Textauszug
Höchstens so: Die gesamte Baumscheibe wird unter Hoch´druck in klarem Kunstharz eingeschlossen. Kein Feuchtigkeitsaustausch mehr, also auch keine Rißbildung. Oder man bewahrt sie immer im Wasserdampf auf. Na, ja ...

Viele Grüße, Christof

Franz Kessler
Beiträge: 2298
Registriert: Mi 27. Nov 2019, 21:09

Re: Trocknen einer Baumscheibe/Paraffin

Beitrag von Franz Kessler »


also ich kenne auch nur die eine brauchbare Lösung, die Scheibe schräg zur Stammachse zu schneiden wobei der Winkel schon recht groß sein muss. Ich habe z.B. einige Rehgehörne die auf so geschnittenen Scheiben befestigt sind. Jeder der schon mal Holz im Wald geschlagen weis wie schnell es geht bis z.B. ein frisch gefällte Buche mit einem kurzen knackigen Geräusch anzeigt, das der erste Riss entstanden ist. Vor kurzem erklärte ich noch meinem Sohn er solle beim spalten mit dem Spalthammer immer diesen Riss versuchen zu treffen da an dieser Stelle es am einfachsten geht. Ich will damit sagen Eile ist geboten wenn man beim Schrägschneiten eine rissfreie Scheibe erhalten will.

Gruß Franz

Ralf
Beiträge: 302
Registriert: Sa 24. Okt 2020, 20:23

Re: Trocknen einer Baumscheibe Schwindmaße

Beitrag von Ralf »

[In Antwort auf #97281]
Die Rechnung ist sicher richtig, aber unvollständig, denn:

1. Auch der Kern schwindet durch das Trocknen!
2. Holz ist, wenn auch quer zur Faser nur wenig, dehnbar!
3. Holz ist, wenn auch begrenzt, komprimierbar!

Die theoretische Rissweite berechnet sich also:
Rissweite = (Schwund Splint) minus (Schwund Kern) minus (Splintdehnung) minus (Kernkompression)...und das kann, bei behutsamer und gleichmäßiger Trocknung, eben doch Null sein...

Aufgaben
A. Wie muss die Baumscheibe laut dem Textauszug geschnitten werden, damit man die einzige brauchbare Lösung erhält?
B. Schreiben Sie den Abschnitt des Textauszugs zwischen „Höchstens so: Die“ und „auf. Na, ja ...“, beide eingeschlossen, wortgetreu ab.

Vorliegende Daten
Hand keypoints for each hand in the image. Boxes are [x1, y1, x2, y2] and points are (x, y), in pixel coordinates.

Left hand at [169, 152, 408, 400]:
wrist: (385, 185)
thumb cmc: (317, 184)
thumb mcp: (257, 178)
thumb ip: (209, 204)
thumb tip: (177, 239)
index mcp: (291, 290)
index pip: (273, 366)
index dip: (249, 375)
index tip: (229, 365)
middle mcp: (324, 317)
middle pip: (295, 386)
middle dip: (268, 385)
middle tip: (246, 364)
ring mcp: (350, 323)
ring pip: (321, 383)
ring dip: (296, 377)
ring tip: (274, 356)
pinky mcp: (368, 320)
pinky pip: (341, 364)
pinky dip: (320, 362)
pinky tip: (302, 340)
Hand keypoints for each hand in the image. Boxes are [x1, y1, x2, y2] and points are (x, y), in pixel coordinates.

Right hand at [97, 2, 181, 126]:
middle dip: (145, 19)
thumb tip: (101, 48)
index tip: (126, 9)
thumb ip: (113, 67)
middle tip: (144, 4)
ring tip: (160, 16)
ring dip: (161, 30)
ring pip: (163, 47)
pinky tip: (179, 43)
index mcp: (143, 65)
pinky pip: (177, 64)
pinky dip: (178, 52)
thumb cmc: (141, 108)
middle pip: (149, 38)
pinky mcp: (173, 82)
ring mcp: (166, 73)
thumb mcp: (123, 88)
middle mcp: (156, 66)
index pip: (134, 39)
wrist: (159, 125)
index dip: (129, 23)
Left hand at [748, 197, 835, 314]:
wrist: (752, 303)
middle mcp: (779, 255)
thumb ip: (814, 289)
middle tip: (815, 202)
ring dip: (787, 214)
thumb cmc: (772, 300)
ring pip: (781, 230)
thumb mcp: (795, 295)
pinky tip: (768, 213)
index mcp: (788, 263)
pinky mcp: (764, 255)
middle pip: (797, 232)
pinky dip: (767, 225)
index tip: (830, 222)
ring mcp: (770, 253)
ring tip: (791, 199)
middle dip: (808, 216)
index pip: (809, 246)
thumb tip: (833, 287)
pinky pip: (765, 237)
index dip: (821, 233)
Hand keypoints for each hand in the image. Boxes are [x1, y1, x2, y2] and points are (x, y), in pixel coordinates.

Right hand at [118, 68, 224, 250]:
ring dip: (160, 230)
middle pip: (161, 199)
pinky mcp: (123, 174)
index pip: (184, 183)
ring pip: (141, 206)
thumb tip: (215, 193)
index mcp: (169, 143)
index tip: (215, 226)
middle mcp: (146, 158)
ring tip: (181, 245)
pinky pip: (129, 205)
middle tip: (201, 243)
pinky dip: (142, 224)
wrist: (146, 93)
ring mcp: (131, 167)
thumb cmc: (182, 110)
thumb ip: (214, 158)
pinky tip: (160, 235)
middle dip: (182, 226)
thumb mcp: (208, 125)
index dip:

Antworten in Reihenfolge
A. Schräg zur Stammachse, und zwar in einem recht großen Winkel.

B.
Höchstens so: Die gesamte Baumscheibe wird unter Hoch´druck in klarem Kunstharz eingeschlossen. Kein Feuchtigkeitsaustausch mehr, also auch keine Rißbildung. Oder man bewahrt sie immer im Wasserdampf auf. Na, ja ...